Mike’s educational journey began in Ohio and took him across the world to Kikugawa in Shizuoka, Japan in 1979 as a high school exchange student. For medical school, he was a Buckeye at The Ohio State University and then a Tar Heel at the University of North Carolina-Chapel Hill for his Master of Public Health. In 1994, Mike joined the Department of Family Medicine at the University of Michigan where he remained a Wolverine for nearly three decades.
An entire book could be written about Mike’s career as a family physician, researcher, and teacher. His 72-page resume spills over with scientific publications (over 300!), manuscripts and books in multiple languages, cutting-edge research grants to improve the health and well-being of families and communities in different cultural settings, a long list of mentees, and prestigious accolades.
This year alone, Mike was honored with six awards that included not just one but two Humanism in Medicine Awards. In addition, at his academic home, The University of Michigan Institute for Clinical and Health Research recognized Mike for demonstrating “the highest standard for clinical research mentorship” with the 2023 Distinguished Mentor Award. At the national level, Mike was honored for his life-time achievements in primary care research with the 2023 Curtis G Hames Research Award.
Of course, Mike’s impact could not be contained within the U.S. border. To celebrate Mike’s years of service to The Japan America Society of Michigan and Southwestern Ontario, a non-profit dedicated to strengthening ties between Japan and our region, dignitaries from Japan, Canada, and the US presented Mike with the Award of Excellence. He also received the Outstanding Contribution Award from the Japan Primary Care Association for his life-long promotion of primary care in Japan.
Yet Mike’s career cannot be fully appreciated with numbers and titles alone. The stories of the lives he changed with his creativity and passion could fill an encyclopedic text. Two of these stories deserve special mention.
The first story begins in 1997, when Mike’s visionary leadership resulted in the creation of a first-of-its-kind Japanese Family Health Program (JFHP). Based at U-M, the JFHP’s mission was to improve the physical and emotional health of Japanese-speaking patients - from womb to tomb - with culturally and linguistically appropriate primary care, education, and research.
Today, the JFHP is a thriving program that has touched the lives of thousands of patients and over 100 visiting scholars from Japan. One of Mike’s dreams was to develop family medicine as a specialty in Japan. In collaboration with his Japanese colleagues and friends, in 2010, he helped establish one of the first family medicine residency programs in Shizuoka, Japan where he was an exchange student four decades before. Visitors from this and other programs in Japan continue to visit UM JFHP, which provides an invaluable learning ground for future Japanese family physicians.
The second story comes nearly two decades later, as Mike never tired from challenges. By this time, Mike had established himself as an international pioneer in mixed methods research, the science of combining quantitative data (numbers and statistics) and qualitative data (words, pictures, audio). Mike naturally communicated in both languages. Numerically, he explained mixed methods as “1+1=3” to underscore how both types of data together were more powerful than either alone. Visually, he used the yin-yang symbol to show how these two opposites were inseparable and complementary forces. He loved drawing and scribbling while thinking aloud, filling entire whiteboards with his expansive ideas (“A picture is worth a thousand words”).
In 2015, Mike and his close colleague and friend John Creswell co-founded the Michigan Mixed Methods Program, which Mike directed until 2022. In just 8 years, the Mixed Methods Program has achieved global recognition as a think tank and training program, and is well-known for its popular training courses attended by scholars across the globe.
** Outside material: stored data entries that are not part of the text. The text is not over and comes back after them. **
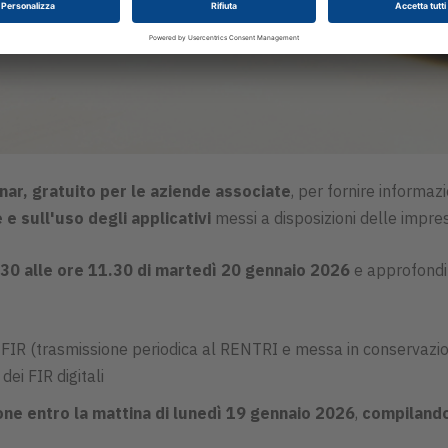
nar, gratuito per le aziende associate
, per fornire informaz
e e sull'uso degli applicativi
messi a disposizioni delle impr
.30 alle ore 11.30 di martedì 20 gennaio 2026
e approfondir
ei FIR (trasmissione periodica al RENTRI e messa in conservazi
dei FIR digitali
ne entro la mattina di lunedì 19 gennaio 2026
,
compilando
Mike infused his love for tinkering, building, and creating in these courses, such that attendees are given free rein to think, write, and discuss their ideas with peers and experts (“Get ready to work, after all this is a workshop!”).
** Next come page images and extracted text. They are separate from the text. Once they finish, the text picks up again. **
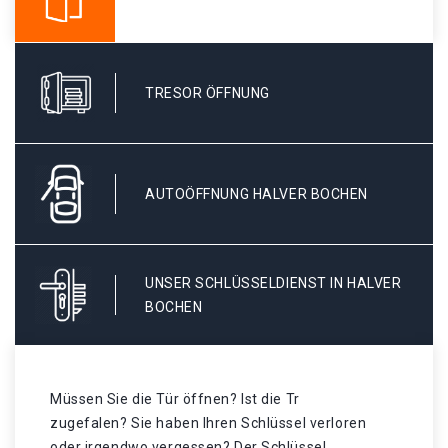
TRESOR ÖFFNUNG
AUTOÖFFNUNG HALVER BOCHEN
UNSER SCHLÜSSELDIENST IN HALVER
BOCHEN
Müssen Sie die Tür öffnen? Ist die Tr
zugefalen? Sie haben Ihren Schlüssel verloren
oder irgendwo vergessen? Der Schlüssel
Perhaps what Mike will be most fondly remembered for is his unbridled enthusiasm, support, and belief in the potential of his colleagues and mentees around the world. Mike never missed an opportunity to publicly celebrate our accomplishments. He was a master connector who brought people together over good food and conversation, weaving ever-expanding networks of friendships and professional collaborations. He encouraged us to dream big. He urged us to go for it (“Yes, you can write that book!”). He challenged us to reach for goals that we thought were out of reach (“You will never publish in a top journal if you never submit.”). He convinced us that our ideas are worth sharing (“You are bigger than you think you are!”).
Mike, we thank you for these daily affirmations that buoyed us during frustrating times.
Mike, we thank you for your unwavering belief that we were ready for a challenge before we believed it ourselves.
Mike, we will miss you dearly.
Mike, we will carry on your teachings and wisdom to the best of our abilities.